In order to record the name of the owner of a share, the registrar requires evidence of ownership in the form of either a share certificate or a stock account within the CREST settlement system (see STSM131050).
Share certificates are the documents issued by the company to the shareholder, certifying the details of ownership and bearing the name of the legal owner of the shares. That person may be the beneficial owner of the shares, or a nominee appointed to hold the shares on behalf of the beneficial owner. Use of nominees is a common and convenient way of managing an investment portfolio. Shares may also be held in ‘dematerialised’, electronic form in a member account in CREST.

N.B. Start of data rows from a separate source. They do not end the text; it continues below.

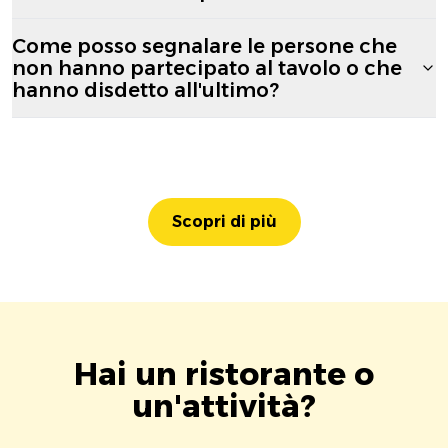
Come posso segnalare le persone che
non hanno partecipato al tavolo o che
hanno disdetto all'ultimo?
Scopri di più
Hai un ristorante o
un'attività?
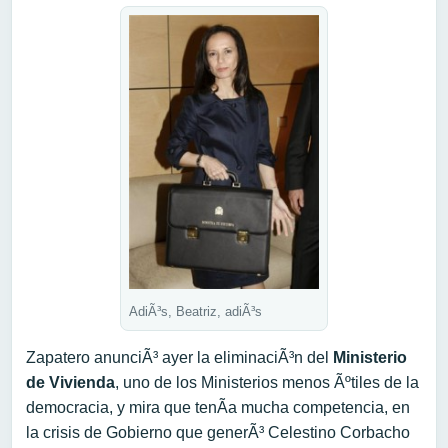
AdiÃ³s, Beatriz, adiÃ³s
Zapatero anunciÃ³ ayer la eliminaciÃ³n del
Ministerio
de Vivienda
, uno de los Ministerios menos Ãºtiles de la
democracia, y mira que tenÃ­a mucha competencia, en
la crisis de Gobierno que generÃ³ Celestino Corbacho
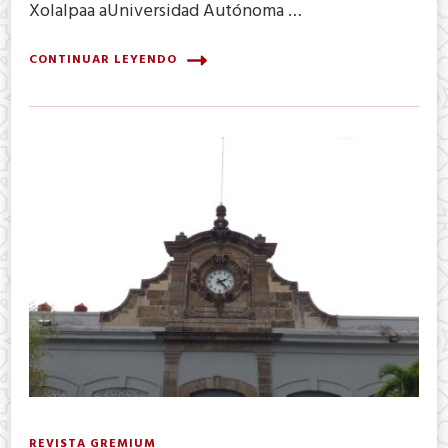
Xolalpaa aUniversidad Autónoma …
CONTINUAR LEYENDO
REVISTA GREMIUM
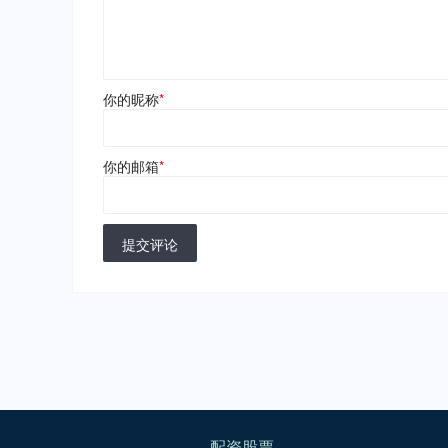
你的昵称
*
你的邮箱
*
提交评论
配资股票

The register must show the following particulars:
- the name and address of each member;
- the number and type of shares held by each member;
- the amount paid, or agreed to be considered as paid, for the shares;
- the date at which the person was registered as a member, and the date at which he or she ceased to be a member.
When registered shares are transferred from one person to another, it is necessary for the register to be altered to record the change of ownership. See STSM071060.
Not all shares are registered shares. Bearer shares are not listed on a share register. See STSM071050.